Questa ricorrenza, così importante per l’Italia, è più un traguardo o un promemoria per ricordare che si può ancora fare tanto in Italia per migliorare il sistema sanitario e socio-sanitario? Su quali punti è necessario lavorare? Quali invece le responsabilità della cittadinanza?

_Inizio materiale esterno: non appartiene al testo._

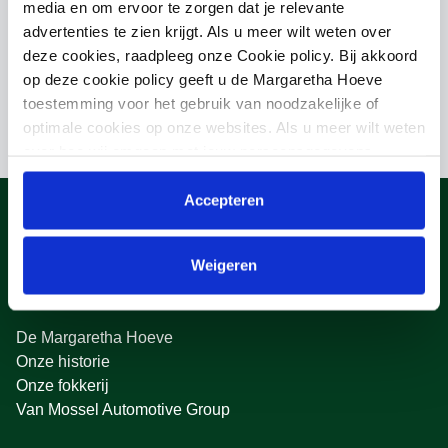
media en om ervoor te zorgen dat je relevante
advertenties te zien krijgt. Als u meer wilt weten over
Moeder
deze cookies, raadpleeg onze Cookie policy. Bij akkoord
AMALIA/LUX
op deze cookie policy geeft u de Margaretha Hoeve
toestemming voor het gebruik van noodzakelijke of
optimale cookies op onze websites. Als u meer wilt weten
over hoe wij omgaan met jouw persoonsgegevens,
raadpleeg onze
Privacyverklaring
. U kunt de cookie
instellingen te allen tijde aanpassen via de link onderaan
Accepteren
de website.
Weigeren
Over ons
De Margaretha Hoeve
Onze historie
Onze fokkerij
Van Mossel Automotive Group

«Non può essere un traguardo visti gli effetti devastanti che la pandemia ha avuto e ha ancora non solo sui professionisti, ma su tutto il Paese. Spero sia invece un promemoria proprio per comprendere meglio da dove si deve e si può ripartire per dare all’Italia un sistema sanitario di maggiore qualità ed efficienza. Non solo per le cure, ma anche dal punto di vista sociale e della necessaria prossimità, una caratteristica propria degli infermieri, che ha dimostrato nella pandemia di essere la tessera mancante del mosaico dell’assistenza in un nuovo modello caratterizzato da chi è stato colpito da Covid, ma anche da chi è stato messo da parte per colpa di una coperta, quella dell’assistenza, che si è dimostrata sempre troppo corta tra carenze di mezzi e di personale ormai evidenti. In questa giornata, la cui istituzione dimostra l’impegno e la forza di volontà di chi assiste e cura, tutte le professioni lanciano un doppio appello: alle istituzioni perché
velocizzino la campagna vaccinale lasciando da parte tutti i contorni burocratici che non permettono di aumentare esponenzialmente – come dovrebbe essere – ogni giorno i vaccinati; ai cittadini, perché rispettino quelle regole di buon senso e prevenzione senza le quali il virus ha le porte aperte per dilagare con velocità e violenza e gli operatori riescono a fare scudo con estrema difficoltà. A questo per gli infermieri, aggiungerei la necessità di rafforzare gli organici e di prevedere specializzazioni e maggiore autonomia: la pandemia ha dimostrato ciò di cui sono capaci, ma soprattutto ha dimostrato quello di cui, dagli infermieri soprattutto, hanno davvero bisogno i cittadini».